When Harriet Merriam came to the house—the other girls thought this was funny and tormented her with it—she would open the door a crack, peering down the long dark hall inside to see if the grandmother’s door were open. If the door were open that meant that Lotus was abroad, and Harriet would wait outside. “I don’t want him to snap at me,” she said reasonably.
“If he snapped at me I’d kick him in the head and kill him,” Hallie said wisely. “That’s how you kill dogs anyway, kick them in the head.”
“You just kick my grandmother’s dog,” Helen said. She laughed. “My grandmother would bite you.”
In Helen’s room at the back of the house were old fashion magazines and pictures of movie stars and collections of lace and ribbons the girls used to dress up in; Helen’s mother worked in the city, and she bought Helen neat young girl’s clothes which He
len decorated with bows or lace collars or five-and-ten jewelry and wore to school. Sometimes the girls at Helen’s house would go into the dark front room where Helen’s mother sat alone in the evenings, and play records on the phonograph and dance together. Once or twice they brought George Martin in to dance with them, although he was clumsy and had to be bribed with penny candy before he would stand up patiently for a minute or two and walk around the floor holding one of the girls.
“When I go live with my father,” Helen said frequently, “I’ve got to know how to dance and how to dress pretty, because my father is going to take me out a lot and we’re going to travel and everything.”
“Where is your father?” someone, probably Harriet, would ask, and perhaps Virginia Donald would add respectfully, “You’re terribly lucky.”
“My father goes everywhere,” Helen said. “Maybe Paris, or New York. Paris is where they have men who kiss your hands.” She giggled, and it made the other girls giggle too. With a lace shawl over her head, Helen stood up and curtseyed, holding out her hand. “Why, Mr. Paris,” she said in a high voice, “you mean you want to kiss my hand?”
Hallie stood in back of her, shouting, “Why, Mr. Johnny Desmond, you mean you want to kiss my hand?”
And Helen said seriously, “Boy, I’m not going to stay here much longer. I’m going to find my father pretty soon now.”

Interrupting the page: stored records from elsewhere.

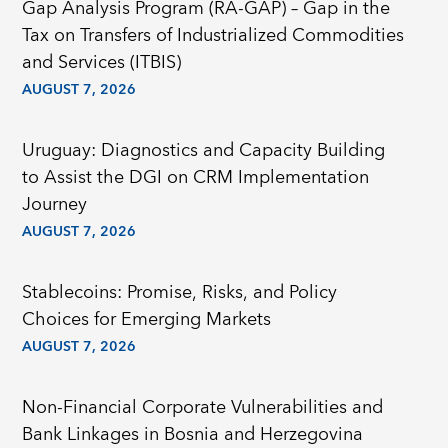
Gap Analysis Program (RA-GAP) – Gap in the
Tax on Transfers of Industrialized Commodities
and Services (ITBIS)
AUGUST 7, 2026
Uruguay: Diagnostics and Capacity Building
to Assist the DGI on CRM Implementation
Journey
AUGUST 7, 2026
Stablecoins: Promise, Risks, and Policy
Choices for Emerging Markets
AUGUST 7, 2026
Non-Financial Corporate Vulnerabilities and
Bank Linkages in Bosnia and Herzegovina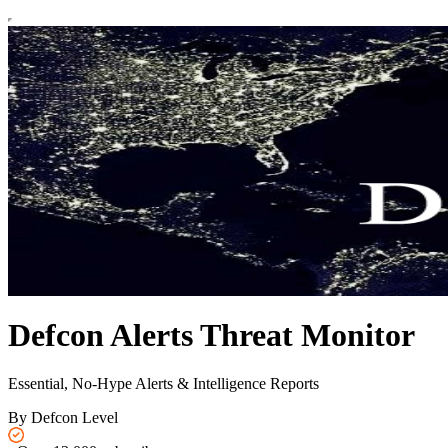
Defcon Alerts Threat Monitor
Essential, No-Hype Alerts & Intelligence Reports
By Defcon Level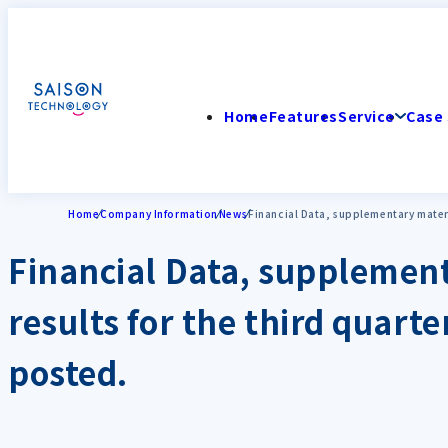
Home
Features
Service
Case 
Home
Company Information
News
Financial Data, supplementary materia
Financial Data, supplement
results for the third quart
posted.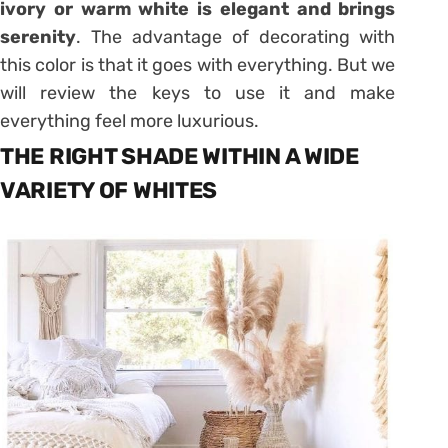
ivory or warm white is elegant and brings
serenity
. The advantage of decorating with
this color is that it goes with everything. But we
will review the keys to use it and make
everything feel more luxurious.
THE RIGHT SHADE WITHIN A WIDE
VARIETY OF WHITES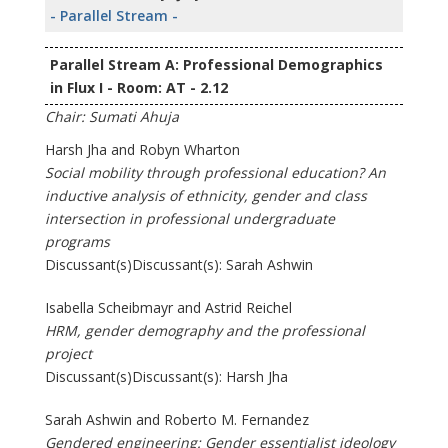
- Parallel Stream -
Parallel Stream A: Professional Demographics
in Flux I - Room: AT - 2.12
Chair: Sumati Ahuja
Harsh Jha and Robyn Wharton
Social mobility through professional education? An
inductive analysis of ethnicity, gender and class
intersection in professional undergraduate
programs
Discussant(s)Discussant(s): Sarah Ashwin
Isabella Scheibmayr and Astrid Reichel
HRM, gender demography and the professional
project
Discussant(s)Discussant(s): Harsh Jha
Sarah Ashwin and Roberto M. Fernandez
Gendered engineering: Gender essentialist ideology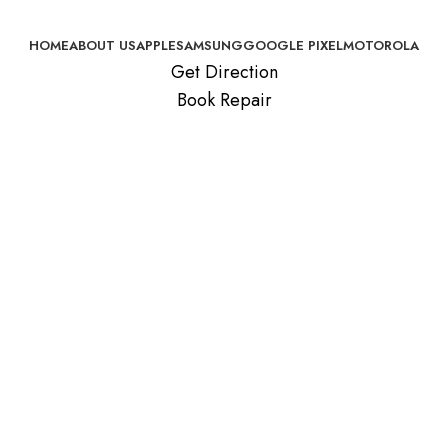
HOME
ABOUT US
APPLE
SAMSUNG
GOOGLE PIXEL
MOTOROLA
Get Direction
Book Repair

The Williams family was moving soon; Mrs. Williams had mentioned to Miss Fielding, who was the only person outdoors in the very early morning when Mrs. Williams left to catch her bus to the city, that it was too hard to try to get back and forth every day, and she wanted to put the girls into a city school. Miss Fielding told Mrs. Desmond, who said timidly that perhaps it was just as well. Little Mildred Williams, Mrs. Desmond said, was entirely too sweet and kind to be away from her mother all the time, and Mrs. Desmond added, with a stronger note to her voice, that perhaps the grandmother (out of respect for Miss Fielding’s age Mrs. Desmond did not say “that almost bedridden old lady,” as she did later to Mr. Desmond) was not quite—Mrs. Desmond lifted her hand gently—not quite the person to deal with dear little Helen.